We ran the SunSpider 1.0.2 JavaScript Benchmark on Google Chrome 33 and received a score of 694.0ms.
In the Encryption Algorithm Benchmark that comes inside TrueCrypt we found an AES mean score of 131 MB/s.
A quick run of CrystalDiskMark v3.0.3a showed the sequential read speed at 239.7 MB/s and the write speed at 227.4 MB/s! The Random 4K read speed was 26.6MB/s and the 4K random write speed was 46.7MB/s. Not bad scores, but we are clearly limited by the SATA II 3Gbps drive interface.
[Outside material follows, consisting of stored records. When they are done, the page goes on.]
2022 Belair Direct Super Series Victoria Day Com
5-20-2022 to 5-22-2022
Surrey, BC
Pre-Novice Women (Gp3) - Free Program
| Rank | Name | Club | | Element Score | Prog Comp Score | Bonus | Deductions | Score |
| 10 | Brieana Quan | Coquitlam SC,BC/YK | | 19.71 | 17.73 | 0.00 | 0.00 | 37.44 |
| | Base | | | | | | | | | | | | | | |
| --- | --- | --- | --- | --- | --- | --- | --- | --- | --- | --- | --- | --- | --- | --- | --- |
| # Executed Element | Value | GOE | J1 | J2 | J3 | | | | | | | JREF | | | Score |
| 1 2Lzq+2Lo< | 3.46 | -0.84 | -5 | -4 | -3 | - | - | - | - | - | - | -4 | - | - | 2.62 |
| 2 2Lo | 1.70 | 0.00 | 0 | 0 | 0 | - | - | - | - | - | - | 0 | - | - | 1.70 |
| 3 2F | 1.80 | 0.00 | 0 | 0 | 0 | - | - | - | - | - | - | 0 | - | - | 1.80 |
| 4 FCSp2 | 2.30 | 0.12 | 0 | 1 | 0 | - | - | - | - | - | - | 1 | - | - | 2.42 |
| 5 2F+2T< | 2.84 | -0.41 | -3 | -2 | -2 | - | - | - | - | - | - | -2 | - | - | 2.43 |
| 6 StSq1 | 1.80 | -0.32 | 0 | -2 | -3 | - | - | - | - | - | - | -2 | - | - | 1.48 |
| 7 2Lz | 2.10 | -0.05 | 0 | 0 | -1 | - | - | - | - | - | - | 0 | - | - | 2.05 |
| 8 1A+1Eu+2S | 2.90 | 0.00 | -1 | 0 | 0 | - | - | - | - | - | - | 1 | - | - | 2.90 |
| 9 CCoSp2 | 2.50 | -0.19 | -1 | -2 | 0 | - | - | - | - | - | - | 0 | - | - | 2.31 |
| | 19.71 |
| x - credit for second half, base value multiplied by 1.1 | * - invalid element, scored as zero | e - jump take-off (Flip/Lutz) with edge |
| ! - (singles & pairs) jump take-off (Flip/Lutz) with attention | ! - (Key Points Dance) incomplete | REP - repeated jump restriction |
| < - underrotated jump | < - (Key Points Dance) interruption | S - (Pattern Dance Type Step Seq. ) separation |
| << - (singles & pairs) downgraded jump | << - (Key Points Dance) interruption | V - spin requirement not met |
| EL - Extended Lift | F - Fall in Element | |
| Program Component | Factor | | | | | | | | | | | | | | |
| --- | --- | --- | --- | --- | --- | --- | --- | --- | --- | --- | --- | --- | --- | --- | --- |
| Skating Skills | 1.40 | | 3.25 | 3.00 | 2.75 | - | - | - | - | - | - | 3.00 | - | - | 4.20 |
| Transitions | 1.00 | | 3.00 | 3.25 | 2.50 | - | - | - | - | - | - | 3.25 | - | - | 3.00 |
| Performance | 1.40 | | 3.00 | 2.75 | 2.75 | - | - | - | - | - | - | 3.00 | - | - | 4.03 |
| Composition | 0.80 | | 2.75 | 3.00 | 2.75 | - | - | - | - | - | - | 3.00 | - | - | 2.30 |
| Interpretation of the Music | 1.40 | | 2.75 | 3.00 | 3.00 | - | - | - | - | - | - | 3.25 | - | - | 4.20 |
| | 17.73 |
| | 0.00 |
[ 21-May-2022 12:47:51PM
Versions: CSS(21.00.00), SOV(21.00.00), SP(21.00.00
Taking a look at another storage benchmark called ATTO, we find that the SSD reaching speeds of up to 280MB/s read and 268 MB/s write. Not bad speeds, but we are clearly SATA II limited as this SSD has the ability to run much faster.
When it comes to wireless performance the we used LAN Speed Test to check the performance of the included the included Intel 7260BN 802.11n Wireless Card. This is an entry level 2×2 wireless card (TX/RX Streams) that runs on the 2.4GHz band with a theoretical peak speed rating of 300 Mbps. This card won’t be breaking any speed records, but it is a budget card in a budget machine.
We used a desktop with Gigabit Ethernet to run LAN Speed Server that was hard connected to the ASUS RT-AC66U 802.11AC wireless router on the 2.4GHz band and moved it 15-feet away from the NUC test machine to check out performance with both 1MB and 100MB packets. We ran LAN Speed Test on the NUC with the wireless card to test the throughput and found roughly 60Mbps (7MB/s) average write speeds and 65-85Mbps (8-10MB/s) average read speeds.
On the 100MB packet size test we hit a maximum throughput of about 75 Mbps read and write. Respectable scores for a single-band 802.11n WiFi card.
2/10/14 UPDATE: Would you like to know how the Intel Dual Band Wireless-AC 7260HMW card performs in this system versus the Intel Wireless-N 7260BN WiFi card the 802.11AC? You can read that article here.
The last performance test that we wanted to run was Bootracer 4.6 to see how fast the system is able to boot Windows 8 64-bit. We were happy it takes just 7 seconds to get to the logon screen and in just 26-27 seconds everything was up and running on the desktop!